====== Source excerpt

On that note, I will bring up your concerns to Fidelco.
It may not help you, but maybe it will address a need for a new command. (Like shaking under the table so that people can't see it.)


----------



## 3K9Mom (Jun 12, 2006)

My SD always wants to shake when I take his vest off. I give him a command (Boogie!







"Shake" means offer your paw), and he shakes. But by having it controlled to a command, it's easier to manage (I usually let him do it in the car.)

What if we train your girl to stretch on command? That would get out the kinks and not give anyone heebie-jeebies about flying fur (Errr! I hate people like that!) A downward stretch is pretty easy to train. You should be able to google it or find it in any tricks book under the trick called 'bow." Basically, you (or a friend) would hold up her rear end and lure into a down or lure/give her a treat on the floor under a chair, so that she has to dip her head down to get it. 

I'm not sure if there's a gimmick to training a forward stretch. With the one dog I had trained it with, I just captured it every morning and when she woke from a nap. When she stretched, I just happily shouted "Stretch! Good stretch!" and snacked her. She picked it up really fast that it was a trick she could do and get rewarded for. 

Anyhow, "stretch" might be more discrete, and it could be something she could do while you're still sitting down. You could give her a stand command, then immediately the stretch command(s). Then when she has all the kinks out, she's ready; then you stand up and the two of you continue on your way. 

Anyhow, just an idea....


----------

============
====== Information given

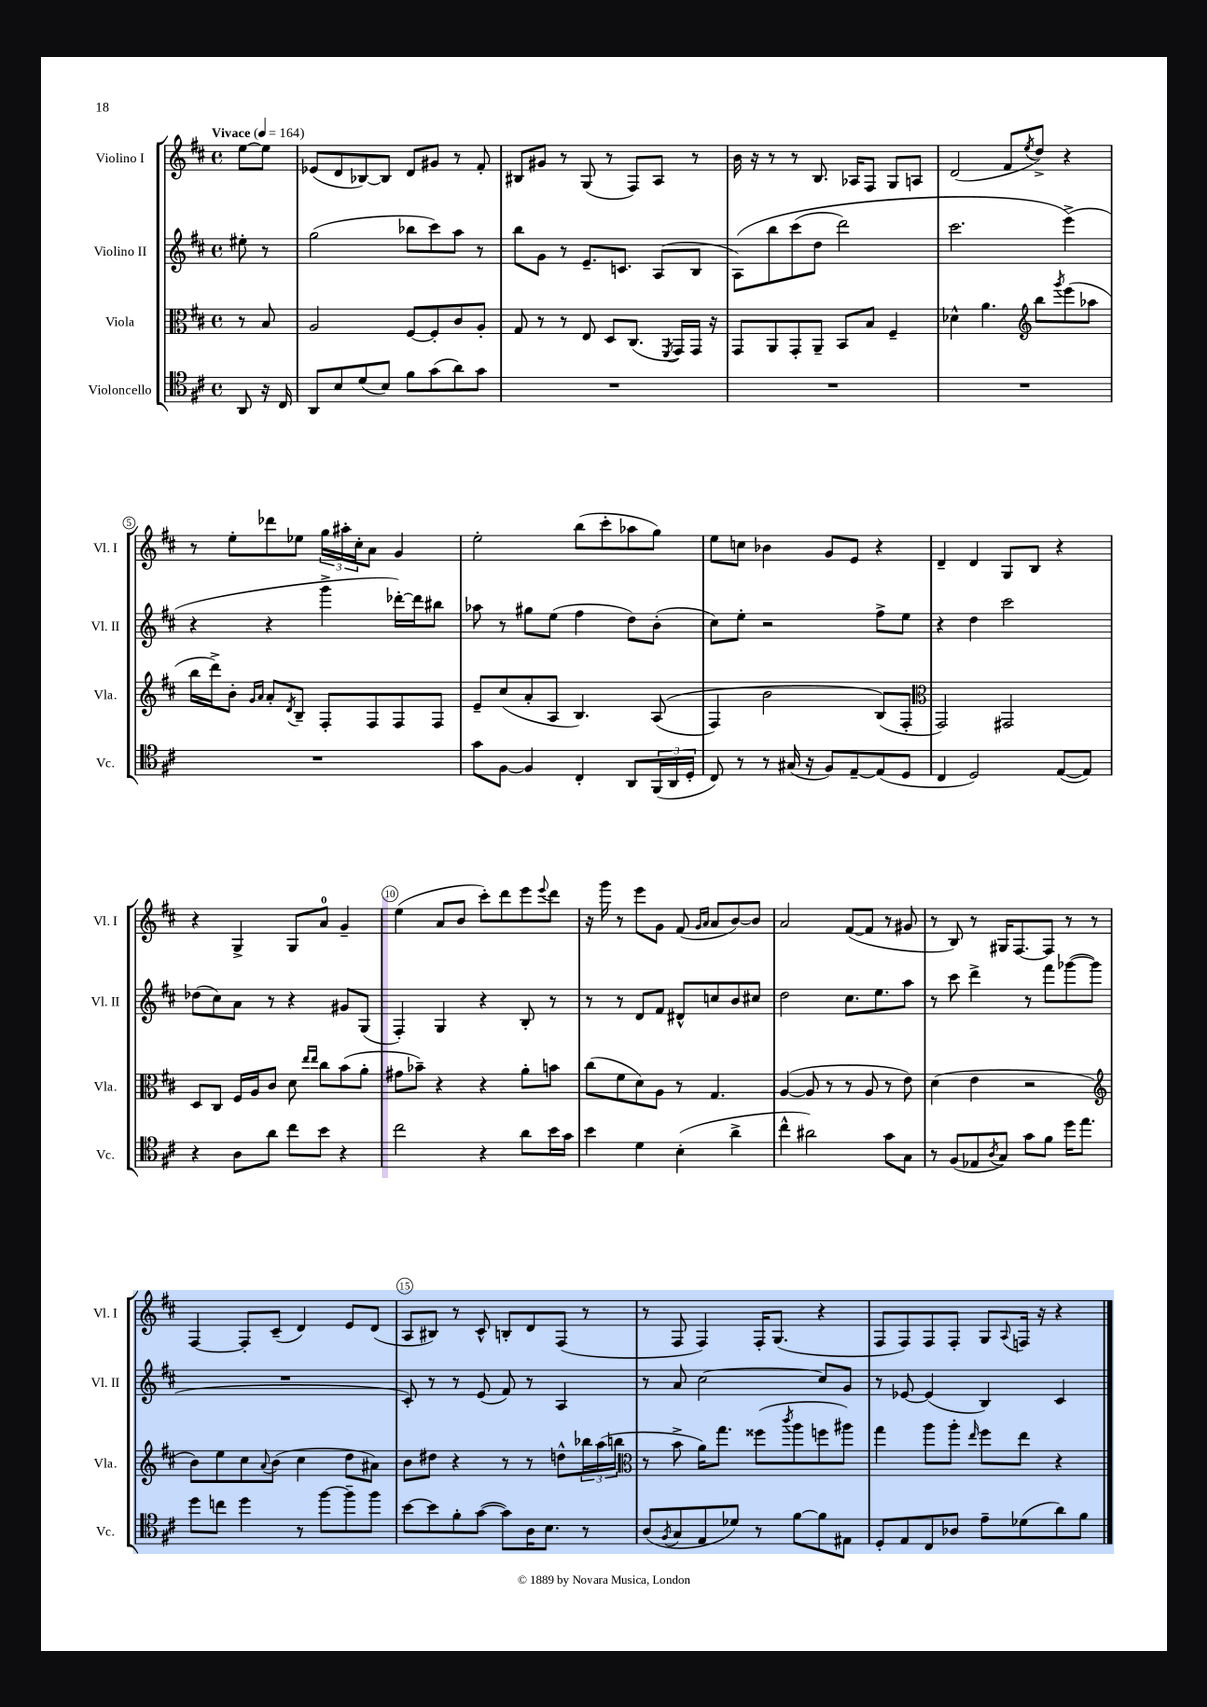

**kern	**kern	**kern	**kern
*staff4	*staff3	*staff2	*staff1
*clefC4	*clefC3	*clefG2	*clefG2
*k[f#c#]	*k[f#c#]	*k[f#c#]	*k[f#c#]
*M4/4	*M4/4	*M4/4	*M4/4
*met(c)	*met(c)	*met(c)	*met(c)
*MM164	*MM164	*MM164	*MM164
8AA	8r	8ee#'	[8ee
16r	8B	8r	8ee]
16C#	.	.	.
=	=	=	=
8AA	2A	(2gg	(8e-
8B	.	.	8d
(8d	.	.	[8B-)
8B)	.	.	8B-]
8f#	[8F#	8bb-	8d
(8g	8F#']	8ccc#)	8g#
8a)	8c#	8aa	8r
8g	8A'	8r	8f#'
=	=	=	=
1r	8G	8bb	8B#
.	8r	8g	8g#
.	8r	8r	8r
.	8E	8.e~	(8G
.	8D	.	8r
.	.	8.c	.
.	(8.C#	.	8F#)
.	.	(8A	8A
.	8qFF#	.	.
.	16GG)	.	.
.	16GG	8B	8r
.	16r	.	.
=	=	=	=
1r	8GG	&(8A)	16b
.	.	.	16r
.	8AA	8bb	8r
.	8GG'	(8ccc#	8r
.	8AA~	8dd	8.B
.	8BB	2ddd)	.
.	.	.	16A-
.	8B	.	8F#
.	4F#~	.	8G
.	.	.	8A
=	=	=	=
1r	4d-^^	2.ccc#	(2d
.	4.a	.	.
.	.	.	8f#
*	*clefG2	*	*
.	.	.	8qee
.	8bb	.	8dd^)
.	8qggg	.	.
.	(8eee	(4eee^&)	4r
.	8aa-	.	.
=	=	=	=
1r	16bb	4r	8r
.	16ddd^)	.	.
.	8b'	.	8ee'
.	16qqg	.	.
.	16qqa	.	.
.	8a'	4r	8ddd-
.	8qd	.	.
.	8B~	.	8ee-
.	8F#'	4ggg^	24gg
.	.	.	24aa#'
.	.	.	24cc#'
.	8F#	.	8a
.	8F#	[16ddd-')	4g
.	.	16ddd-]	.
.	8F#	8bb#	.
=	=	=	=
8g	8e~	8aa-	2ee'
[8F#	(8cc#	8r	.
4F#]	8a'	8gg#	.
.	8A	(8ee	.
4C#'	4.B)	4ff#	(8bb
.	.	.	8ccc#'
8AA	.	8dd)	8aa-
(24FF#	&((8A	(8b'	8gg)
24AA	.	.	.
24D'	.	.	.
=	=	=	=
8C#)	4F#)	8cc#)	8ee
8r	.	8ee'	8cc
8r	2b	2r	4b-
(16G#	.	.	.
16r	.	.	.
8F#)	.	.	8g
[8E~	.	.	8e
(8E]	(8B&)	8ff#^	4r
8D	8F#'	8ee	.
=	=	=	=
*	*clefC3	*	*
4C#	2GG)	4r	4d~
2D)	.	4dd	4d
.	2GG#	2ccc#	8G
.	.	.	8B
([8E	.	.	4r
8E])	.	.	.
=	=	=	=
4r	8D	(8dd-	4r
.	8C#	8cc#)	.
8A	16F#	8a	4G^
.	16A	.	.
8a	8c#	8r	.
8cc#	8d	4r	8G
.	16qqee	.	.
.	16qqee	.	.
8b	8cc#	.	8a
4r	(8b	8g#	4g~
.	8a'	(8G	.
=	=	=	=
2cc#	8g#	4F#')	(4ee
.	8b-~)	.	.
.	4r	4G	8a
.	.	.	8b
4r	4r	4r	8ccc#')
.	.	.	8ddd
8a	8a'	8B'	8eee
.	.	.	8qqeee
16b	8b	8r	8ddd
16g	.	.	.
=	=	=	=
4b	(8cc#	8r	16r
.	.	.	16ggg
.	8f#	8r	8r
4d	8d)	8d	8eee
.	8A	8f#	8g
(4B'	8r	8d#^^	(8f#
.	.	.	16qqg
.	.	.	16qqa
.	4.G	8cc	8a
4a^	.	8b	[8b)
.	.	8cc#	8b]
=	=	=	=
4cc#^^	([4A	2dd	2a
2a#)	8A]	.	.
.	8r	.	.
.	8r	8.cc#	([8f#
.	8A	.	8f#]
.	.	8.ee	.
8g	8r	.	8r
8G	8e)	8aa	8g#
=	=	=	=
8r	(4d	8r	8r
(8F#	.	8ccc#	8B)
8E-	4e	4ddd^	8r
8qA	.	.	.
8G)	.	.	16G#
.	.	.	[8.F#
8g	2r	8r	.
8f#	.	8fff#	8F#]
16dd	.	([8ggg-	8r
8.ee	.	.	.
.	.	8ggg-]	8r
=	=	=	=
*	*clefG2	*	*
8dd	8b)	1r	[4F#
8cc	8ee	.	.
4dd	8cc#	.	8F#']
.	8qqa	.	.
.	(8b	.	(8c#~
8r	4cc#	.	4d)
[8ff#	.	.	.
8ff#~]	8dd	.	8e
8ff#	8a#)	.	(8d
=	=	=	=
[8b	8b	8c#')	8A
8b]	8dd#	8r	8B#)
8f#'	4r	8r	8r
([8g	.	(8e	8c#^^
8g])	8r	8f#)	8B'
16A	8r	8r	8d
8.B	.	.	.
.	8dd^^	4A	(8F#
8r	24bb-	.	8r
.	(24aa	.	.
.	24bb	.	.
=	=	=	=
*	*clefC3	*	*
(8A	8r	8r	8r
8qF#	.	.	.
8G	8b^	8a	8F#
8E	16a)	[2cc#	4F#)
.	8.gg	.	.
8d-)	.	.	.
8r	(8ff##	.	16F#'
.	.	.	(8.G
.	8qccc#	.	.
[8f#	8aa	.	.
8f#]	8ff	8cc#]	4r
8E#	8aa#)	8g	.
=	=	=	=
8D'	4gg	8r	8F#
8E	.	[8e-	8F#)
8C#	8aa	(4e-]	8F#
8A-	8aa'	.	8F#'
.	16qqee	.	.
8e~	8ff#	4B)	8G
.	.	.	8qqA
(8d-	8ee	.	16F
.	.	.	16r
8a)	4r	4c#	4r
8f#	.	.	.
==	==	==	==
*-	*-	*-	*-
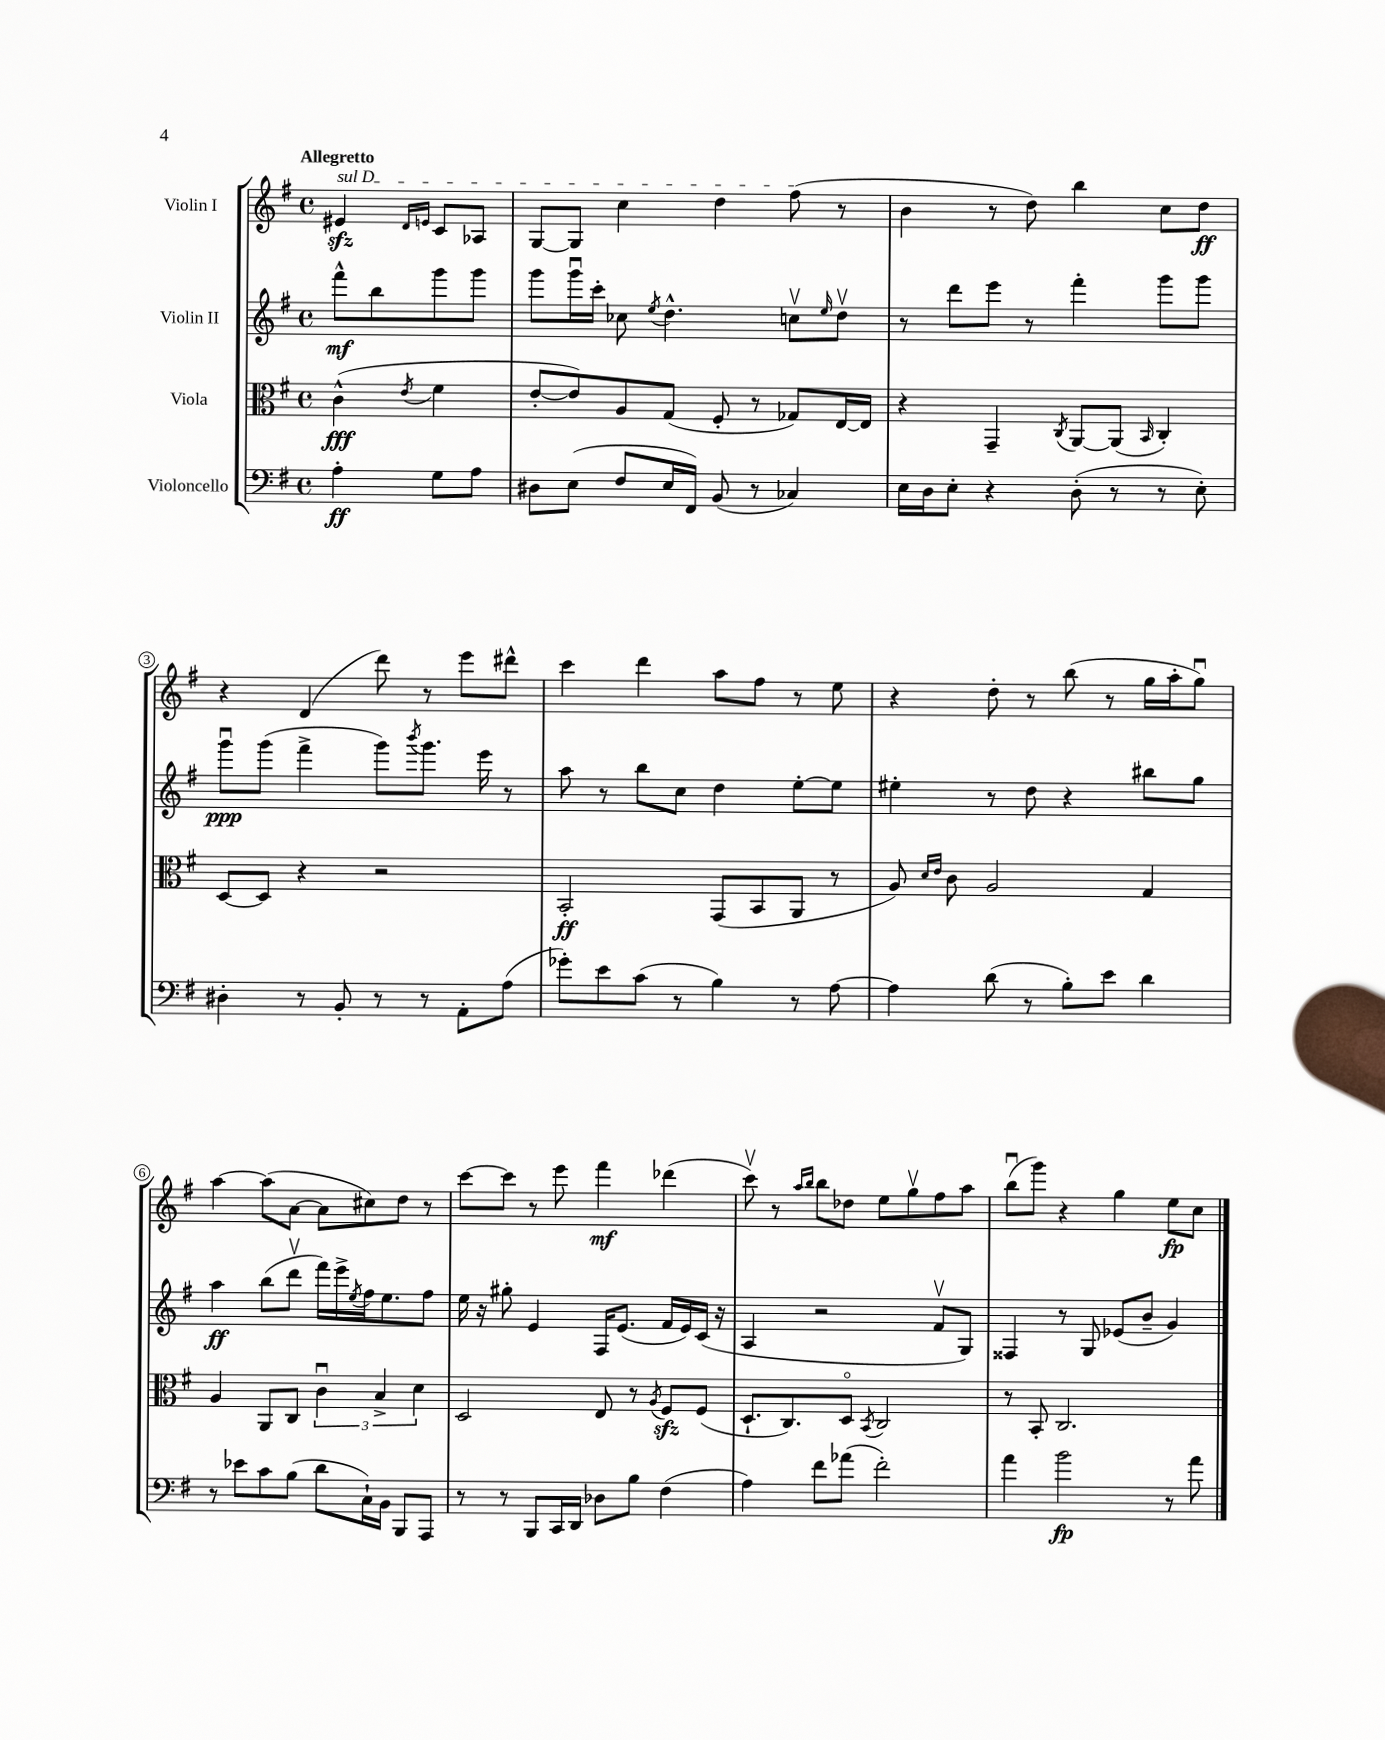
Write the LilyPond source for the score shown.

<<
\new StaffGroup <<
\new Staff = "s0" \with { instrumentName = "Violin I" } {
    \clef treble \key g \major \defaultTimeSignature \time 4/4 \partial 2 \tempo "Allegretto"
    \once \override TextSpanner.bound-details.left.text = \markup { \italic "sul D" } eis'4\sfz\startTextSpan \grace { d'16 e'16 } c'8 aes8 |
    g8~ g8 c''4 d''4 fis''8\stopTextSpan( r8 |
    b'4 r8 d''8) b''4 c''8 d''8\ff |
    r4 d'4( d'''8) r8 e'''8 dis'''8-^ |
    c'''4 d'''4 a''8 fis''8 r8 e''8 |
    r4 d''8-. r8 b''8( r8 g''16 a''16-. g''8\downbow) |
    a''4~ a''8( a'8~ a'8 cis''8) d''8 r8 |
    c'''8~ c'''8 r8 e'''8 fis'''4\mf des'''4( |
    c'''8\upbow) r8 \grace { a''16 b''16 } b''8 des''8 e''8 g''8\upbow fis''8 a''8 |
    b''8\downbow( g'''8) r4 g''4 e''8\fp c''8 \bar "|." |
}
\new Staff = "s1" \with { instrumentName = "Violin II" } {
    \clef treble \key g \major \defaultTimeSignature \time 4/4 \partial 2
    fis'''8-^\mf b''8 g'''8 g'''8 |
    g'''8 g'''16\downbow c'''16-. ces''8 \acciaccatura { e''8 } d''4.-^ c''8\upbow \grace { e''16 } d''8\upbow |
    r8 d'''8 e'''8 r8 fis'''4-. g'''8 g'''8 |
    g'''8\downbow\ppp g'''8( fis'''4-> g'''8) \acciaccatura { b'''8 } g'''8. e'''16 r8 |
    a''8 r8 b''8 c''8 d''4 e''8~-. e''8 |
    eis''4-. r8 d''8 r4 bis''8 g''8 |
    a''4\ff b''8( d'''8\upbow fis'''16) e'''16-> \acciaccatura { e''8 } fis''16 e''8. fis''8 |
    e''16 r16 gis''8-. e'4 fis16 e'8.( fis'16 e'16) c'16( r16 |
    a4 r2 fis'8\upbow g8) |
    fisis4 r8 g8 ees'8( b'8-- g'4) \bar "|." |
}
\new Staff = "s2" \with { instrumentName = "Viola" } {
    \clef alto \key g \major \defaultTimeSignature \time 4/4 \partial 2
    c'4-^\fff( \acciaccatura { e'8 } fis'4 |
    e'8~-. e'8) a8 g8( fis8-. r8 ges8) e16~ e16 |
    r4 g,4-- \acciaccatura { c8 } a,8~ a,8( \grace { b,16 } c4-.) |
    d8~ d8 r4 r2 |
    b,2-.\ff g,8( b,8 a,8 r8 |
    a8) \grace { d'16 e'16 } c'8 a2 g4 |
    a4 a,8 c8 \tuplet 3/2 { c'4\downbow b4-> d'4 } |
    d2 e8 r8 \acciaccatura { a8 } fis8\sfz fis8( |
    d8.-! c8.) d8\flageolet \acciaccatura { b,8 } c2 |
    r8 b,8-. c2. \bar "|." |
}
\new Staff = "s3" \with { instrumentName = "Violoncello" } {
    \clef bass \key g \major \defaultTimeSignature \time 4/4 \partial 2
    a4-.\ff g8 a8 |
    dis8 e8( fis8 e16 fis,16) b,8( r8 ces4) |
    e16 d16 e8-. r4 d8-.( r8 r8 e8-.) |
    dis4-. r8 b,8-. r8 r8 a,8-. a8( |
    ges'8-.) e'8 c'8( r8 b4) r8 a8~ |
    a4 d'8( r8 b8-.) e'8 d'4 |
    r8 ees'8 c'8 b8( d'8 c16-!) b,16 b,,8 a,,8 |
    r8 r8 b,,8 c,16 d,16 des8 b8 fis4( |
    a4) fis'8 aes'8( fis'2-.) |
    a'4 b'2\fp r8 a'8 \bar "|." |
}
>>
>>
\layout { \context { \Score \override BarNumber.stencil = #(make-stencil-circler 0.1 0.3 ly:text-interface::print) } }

============

Revise the passage of the forum thread on service dog training that begins at the words "I'm not sure" and stops after "on your way.", replacing "nap" with "rest".

◆ Completed exercise
I'm not sure if there's a gimmick to training a forward stretch. With the one dog I had trained it with, I just captured it every morning and when she woke from a rest. When she stretched, I just happily shouted "Stretch! Good stretch!" and snacked her. She picked it up really fast that it was a trick she could do and get rewarded for. 

Anyhow, "stretch" might be more discrete, and it could be something she could do while you're still sitting down. You could give her a stand command, then immediately the stretch command(s). Then when she has all the kinks out, she's ready; then you stand up and the two of you continue on your way.